**Exercise aim**.
Can you output, word for word, everything in the records from the line containing "Rendered at 1500 by 844 pixels." down to the line containing "title Thank you", both of those lines included?

## START Records for the task

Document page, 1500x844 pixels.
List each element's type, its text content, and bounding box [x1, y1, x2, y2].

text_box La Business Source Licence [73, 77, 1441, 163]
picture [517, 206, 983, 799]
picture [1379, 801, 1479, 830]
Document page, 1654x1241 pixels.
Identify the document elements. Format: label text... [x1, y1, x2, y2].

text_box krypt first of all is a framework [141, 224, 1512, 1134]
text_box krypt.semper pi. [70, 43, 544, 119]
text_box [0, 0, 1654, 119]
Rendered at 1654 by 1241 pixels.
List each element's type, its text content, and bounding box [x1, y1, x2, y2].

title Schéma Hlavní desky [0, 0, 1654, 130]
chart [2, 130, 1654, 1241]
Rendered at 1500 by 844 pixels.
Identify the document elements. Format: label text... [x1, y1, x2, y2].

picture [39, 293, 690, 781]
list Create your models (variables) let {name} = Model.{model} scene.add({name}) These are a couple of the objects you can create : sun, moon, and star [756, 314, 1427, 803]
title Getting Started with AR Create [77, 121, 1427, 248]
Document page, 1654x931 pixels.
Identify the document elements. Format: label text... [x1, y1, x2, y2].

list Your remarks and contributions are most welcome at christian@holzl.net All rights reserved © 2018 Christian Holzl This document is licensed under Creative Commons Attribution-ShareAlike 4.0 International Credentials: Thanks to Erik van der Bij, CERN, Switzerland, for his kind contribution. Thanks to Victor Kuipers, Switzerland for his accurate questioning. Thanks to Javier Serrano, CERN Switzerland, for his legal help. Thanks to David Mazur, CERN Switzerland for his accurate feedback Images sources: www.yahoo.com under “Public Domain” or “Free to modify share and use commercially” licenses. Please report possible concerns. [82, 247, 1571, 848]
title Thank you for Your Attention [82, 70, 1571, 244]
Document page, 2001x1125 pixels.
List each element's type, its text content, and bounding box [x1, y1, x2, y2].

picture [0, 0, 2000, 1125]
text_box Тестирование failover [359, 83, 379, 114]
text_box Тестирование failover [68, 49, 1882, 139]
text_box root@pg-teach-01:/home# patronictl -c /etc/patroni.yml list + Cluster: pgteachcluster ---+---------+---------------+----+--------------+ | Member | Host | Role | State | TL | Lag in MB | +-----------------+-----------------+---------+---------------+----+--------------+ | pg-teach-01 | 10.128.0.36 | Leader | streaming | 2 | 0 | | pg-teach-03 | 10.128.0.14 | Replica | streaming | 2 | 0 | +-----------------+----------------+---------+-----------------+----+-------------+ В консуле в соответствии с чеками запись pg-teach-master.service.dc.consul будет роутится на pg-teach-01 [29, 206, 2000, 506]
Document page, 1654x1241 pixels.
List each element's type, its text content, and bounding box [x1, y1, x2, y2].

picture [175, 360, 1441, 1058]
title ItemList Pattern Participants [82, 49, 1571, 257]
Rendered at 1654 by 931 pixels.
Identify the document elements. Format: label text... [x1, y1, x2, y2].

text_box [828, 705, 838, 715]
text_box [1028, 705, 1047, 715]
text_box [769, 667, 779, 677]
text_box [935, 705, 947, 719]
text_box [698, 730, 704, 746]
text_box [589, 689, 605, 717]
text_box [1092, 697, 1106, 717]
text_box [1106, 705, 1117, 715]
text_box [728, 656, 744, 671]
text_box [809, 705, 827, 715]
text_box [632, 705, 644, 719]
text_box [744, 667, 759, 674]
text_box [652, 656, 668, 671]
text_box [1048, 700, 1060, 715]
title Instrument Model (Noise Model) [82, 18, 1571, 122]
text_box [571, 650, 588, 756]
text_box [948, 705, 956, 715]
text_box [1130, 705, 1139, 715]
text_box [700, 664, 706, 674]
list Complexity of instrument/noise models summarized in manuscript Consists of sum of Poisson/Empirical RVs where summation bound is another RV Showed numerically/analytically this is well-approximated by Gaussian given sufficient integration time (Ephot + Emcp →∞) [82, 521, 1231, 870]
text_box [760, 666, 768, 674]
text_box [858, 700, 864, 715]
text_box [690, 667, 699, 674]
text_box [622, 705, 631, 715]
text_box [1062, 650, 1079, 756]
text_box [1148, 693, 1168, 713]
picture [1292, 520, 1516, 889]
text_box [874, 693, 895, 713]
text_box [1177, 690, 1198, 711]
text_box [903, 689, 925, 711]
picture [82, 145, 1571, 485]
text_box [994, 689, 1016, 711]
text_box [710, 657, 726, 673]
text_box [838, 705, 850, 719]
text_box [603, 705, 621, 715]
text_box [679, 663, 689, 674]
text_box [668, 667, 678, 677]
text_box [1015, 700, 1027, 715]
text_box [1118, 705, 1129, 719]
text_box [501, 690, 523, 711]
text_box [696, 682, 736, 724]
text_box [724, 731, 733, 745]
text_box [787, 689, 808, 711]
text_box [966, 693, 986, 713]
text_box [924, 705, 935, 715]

## END Records for the task

**Answer**.
Rendered at 1500 by 844 pixels.
Identify the document elements. Format: label text... [x1, y1, x2, y2].

picture [39, 293, 690, 781]
list Create your models (variables) let {name} = Model.{model} scene.add({name}) These are a couple of the objects you can create : sun, moon, and star [756, 314, 1427, 803]
title Getting Started with AR Create [77, 121, 1427, 248]
Document page, 1654x931 pixels.
Identify the document elements. Format: label text... [x1, y1, x2, y2].

list Your remarks and contributions are most welcome at christian@holzl.net All rights reserved © 2018 Christian Holzl This document is licensed under Creative Commons Attribution-ShareAlike 4.0 International Credentials: Thanks to Erik van der Bij, CERN, Switzerland, for his kind contribution. Thanks to Victor Kuipers, Switzerland for his accurate questioning. Thanks to Javier Serrano, CERN Switzerland, for his legal help. Thanks to David Mazur, CERN Switzerland for his accurate feedback Images sources: www.yahoo.com under “Public Domain” or “Free to modify share and use commercially” licenses. Please report possible concerns. [82, 247, 1571, 848]
title Thank you for Your Attention [82, 70, 1571, 244]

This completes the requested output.